The first female chair of the Institute of Chartered Shipbrokers’ local branch has spoken about the opportunities within an industry too often overlooked by thousands of Teesside teenagers.
By her own admission, Nikki Sayer’s 20-plus-year love affair with the shipping industry started by accident as a YTS trainee at British Steel.
Fed up after a stint in accounts, the moment she stepped into the unknown, male-dominated world of ships she was hooked.
“It was full-on and I love full-on,” she said. “The phones going constantly, speaking to people all over the world. I loved it from day one and I just knew it was for me.”
It was a male-dominated workplace then and it remains so today. But Nikki, the first female chair of the North-East branch of the Institute of Chartered Shipbrokers, remains determined to try to change all that.
She has travelled the globe and returned to her beloved Tees to help create a pathway to a career which is ignored by thousands of Teesside teenagers every year.
In partnership with Stockton Riverside College, the Institute of Chartered Shipbrokers has created the first dedicated shipping school outside London on the banks of the Tees, bringing together the region’s employers, industry experts and educators to demystify the shipping sector and put it on the careers’ map.
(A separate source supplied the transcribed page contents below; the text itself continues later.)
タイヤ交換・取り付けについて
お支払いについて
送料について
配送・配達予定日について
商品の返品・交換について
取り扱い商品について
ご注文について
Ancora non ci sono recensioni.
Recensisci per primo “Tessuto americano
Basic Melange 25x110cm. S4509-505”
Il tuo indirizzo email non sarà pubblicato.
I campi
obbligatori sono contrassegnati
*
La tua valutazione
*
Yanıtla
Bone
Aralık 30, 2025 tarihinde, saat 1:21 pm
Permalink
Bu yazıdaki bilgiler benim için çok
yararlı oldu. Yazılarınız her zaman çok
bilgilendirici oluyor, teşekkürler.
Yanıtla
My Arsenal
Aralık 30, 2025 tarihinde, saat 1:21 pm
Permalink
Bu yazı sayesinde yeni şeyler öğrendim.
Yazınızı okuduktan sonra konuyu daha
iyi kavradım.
Nikki said the school aims to tackle current and future skill gaps and develop a future skilled workforce whose careers may start in Tees Valley but can take them across the globe.
She said: “When you go to school here, you look out and see the ships waiting to come in, but you don’t learn anything about them. Unless your family is in shipping, you grow up in blissful ignorance, and yet it’s here.
“Ninety-five per cent of everything that comes into this country is by ship. Yet no one puts the connection between all the trucks and the rail carrying goods from shipping. Trainers, shoes, bags, gloves, you name it.
“When we show kids the map of all the ships at sea, they can’t believe how many vessels are out there, all requiring attention and tracking.
“We need to tell them, ‘We are here, a massive industry, in the heart of the region, loads of jobs, qualifications, opportunities to travel the world or work here.
“It’s difficult finding school leavers who want to join the shipping industry because they don’t understand it. It’s a hidden industry and I want to give people a choice and a chance to join us.
“We want a pool of qualified talent. Unless you go to Tees Port, you don’t know it’s there. The Tees is 85 miles and the seventh largest river in the country and the North-East is the only region outside London which exports more than it imports, so we have a little golden nugget here and need to keep spreading the message.”
Nikki’s day job is with the UK’s leading independent port agency company, Casper Shipping, formed in 1872 and based less than a mile downriver from the Riverside Stadium.
Casper is one of 76 North-East members of the institute and she is pushing for new recruits, just as Howard Dodds, Nikki’s first boss at British Steel, pushed her into the industry’s only professional exams all those years ago.
The institute also delivers its TutorShip educational programme directly from its London head office and through 15 teaching centres worldwide. Every year, thousands of students sit professional qualifying examinations and can then apply for membership.
Nikki added: “It’s tough and a commitment but it is the best thing I ever did. It got me jobs, helped me travel the world, and hopefully make a difference here.
“That’s the good thing about the shipping school. If you can show you are even aware of the industry, you are guaranteed an interview and you will get snapped up.
“I have always loved the job, but I can see the benefit of anybody – man or woman – getting involved. I am certainly proud I’ve got this far because this is not an industry for shy and retiring types.”